Les arguments de la défense pour contester la mise en examen
Jacqueline Jacob, suspectée d'être le fameux « corbeau » dans cette affaire criminelle vieille de plusieurs décennies, affirme ne pas avoir pu s'expliquer pleinement lors de l'audition qui a conduit à sa mise en examen. « Je n'ai jamais écrit de lettre. Je n'ai jamais téléphoné. Jamais à personne », avait-elle déclaré avec insistance lors de cette audience cruciale.
Pourtant, le magistrat instructeur a justifié sa décision en s'appuyant sur des analyses graphologiques présentées comme probantes. Ces expertises suggèrent que Jacqueline Jacob aurait bien rédigé certaines des lettres anonymes attribuées au corbeau, une accusation qu'elle a toujours catégoriquement niée.

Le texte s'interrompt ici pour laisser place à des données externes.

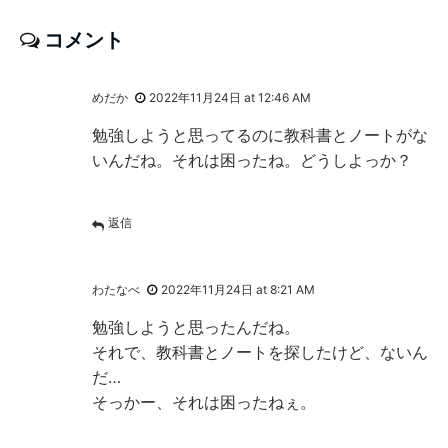
コメント
めだか
2022年11月24日 at 12:46 AM
勉強しようと思ってるのに教科書とノートがな
いんだね。それは困ったね。どうしよっか？
返信
わたなべ
2022年11月24日 at 8:21 AM
勉強しようと思ったんだね。
それで、教科書とノートを探したけど、ないん
だ…
そっかー、それは困ったねぇ。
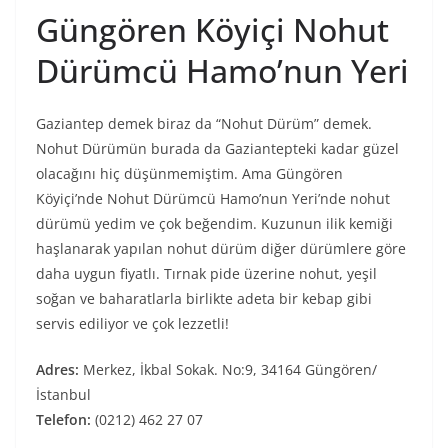
Güngören Köyiçi Nohut
Dürümcü Hamo’nun Yeri
Gaziantep demek biraz da “Nohut Dürüm” demek.
Nohut Dürümün burada da Gaziantepteki kadar güzel
olacağını hiç düşünmemiştim. Ama Güngören
Köyiçi’nde Nohut Dürümcü Hamo’nun Yeri’nde nohut
dürümü yedim ve çok beğendim. Kuzunun ilik kemiği
haşlanarak yapılan nohut dürüm diğer dürümlere göre
daha uygun fiyatlı. Tırnak pide üzerine nohut, yeşil
soğan ve baharatlarla birlikte adeta bir kebap gibi
servis ediliyor ve çok lezzetli!
Adres:
Merkez, İkbal Sokak. No:9, 34164 Güngören/
İstanbul
Telefon:
(0212) 462 27 07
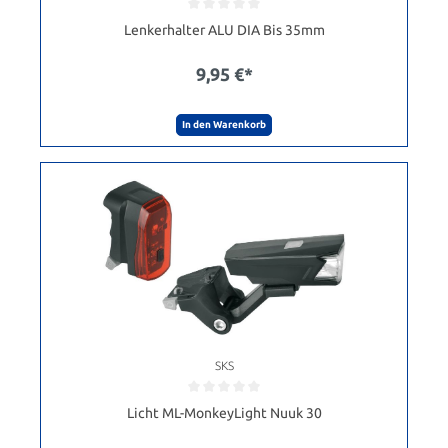
Lenkerhalter ALU DIA Bis 35mm
9,95 €*
In den Warenkorb
SKS
Licht ML-MonkeyLight Nuuk 30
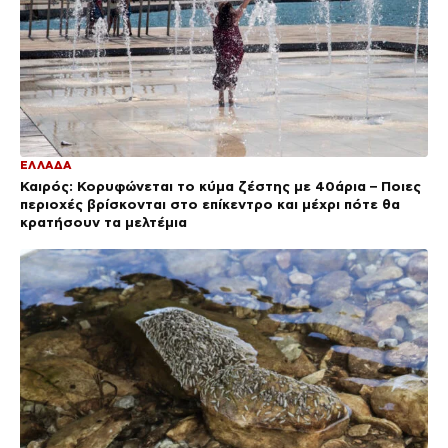
ΕΛΛΑΔΑ
Καιρός: Κορυφώνεται το κύμα ζέστης με 40άρια – Ποιες
περιοχές βρίσκονται στο επίκεντρο και μέχρι πότε θα
κρατήσουν τα μελτέμια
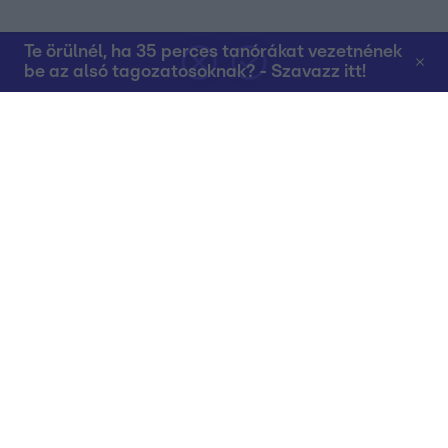
Te örülnél, ha 35 perces tanórákat vezetnének
be az alsó tagozatosoknak? - Szavazz itt!
Rólunk
Teljes adások az RTL+-on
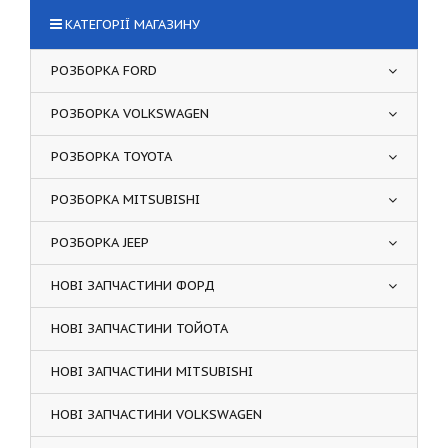
КАТЕГОРІЇ МАГАЗИНУ
РОЗБОРКА FORD
РОЗБОРКА VOLKSWAGEN
РОЗБОРКА TOYOTA
РОЗБОРКА MITSUBISHI
РОЗБОРКА JEEP
НОВІ ЗАПЧАСТИНИ ФОРД
НОВІ ЗАПЧАСТИНИ ТОЙОТА
НОВІ ЗАПЧАСТИНИ MITSUBISHI
НОВІ ЗАПЧАСТИНИ VOLKSWAGEN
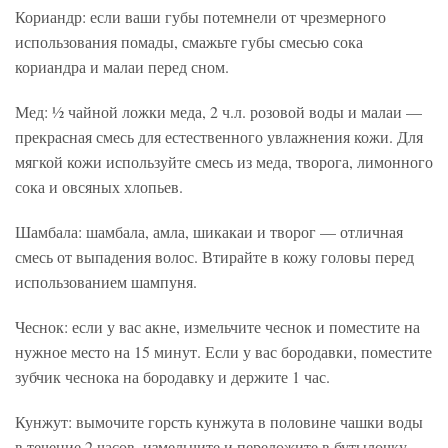
Кориандр: если ваши губы потемнели от чрезмерного
использования помады, смажьте губы смесью сока
кориандра и малаи перед сном.
Мед: ½ чайной ложки меда, 2 ч.л. розовой воды и малаи —
прекрасная смесь для естественного увлажнения кожи. Для
мягкой кожи используйте смесь из меда, творога, лимонного
сока и овсяных хлопьев.
Шамбала: шамбала, амла, шикакаи и творог — отличная
смесь от выпадения волос. Втирайте в кожу головы перед
использованием шампуня.
Чеснок: если у вас акне, измельчите чеснок и поместите на
нужное место на 15 минут. Если у вас бородавки, поместите
зубчик чеснока на бородавку и держите 1 час.
Кунжут: вымочите горсть кунжута в половине чашки воды
в течение 2 часов, измельчите и переложите в бутылочку.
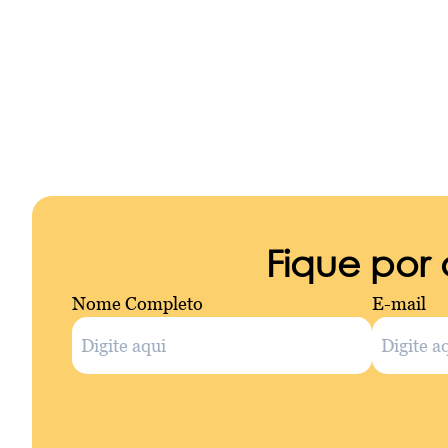
Fique por
Nome Completo
E-mail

Une double stratégie juridique pour faire annuler la procédure
Les avocats de Jacqueline Jacob ont adopté une approche juridique à deux volets pour tenter de faire tomber cette mise en examen :
- Première requête : Ils demandent l'annulation pure et simple de la mise en examen, arguant du manque d'opportunité pour leur cliente de se défendre correctement lors de l'audition.
- Deuxième requête : Une demande a été transmise au parquet de Dijon pour faire constater la prescription du dossier, ce qui, si elle était acceptée, mettrait un terme définitif aux poursuites.
Cette double manœuvre illustre la détermination de la défense à contester chaque aspect de la procédure engagée contre Jacqueline Jacob. L'affaire Grégory, qui a traumatisé la France entière dans les années 1980, connaît ainsi un nouvel épisode judiciaire complexe, où les questions de preuves et de procédure restent au cœur des débats.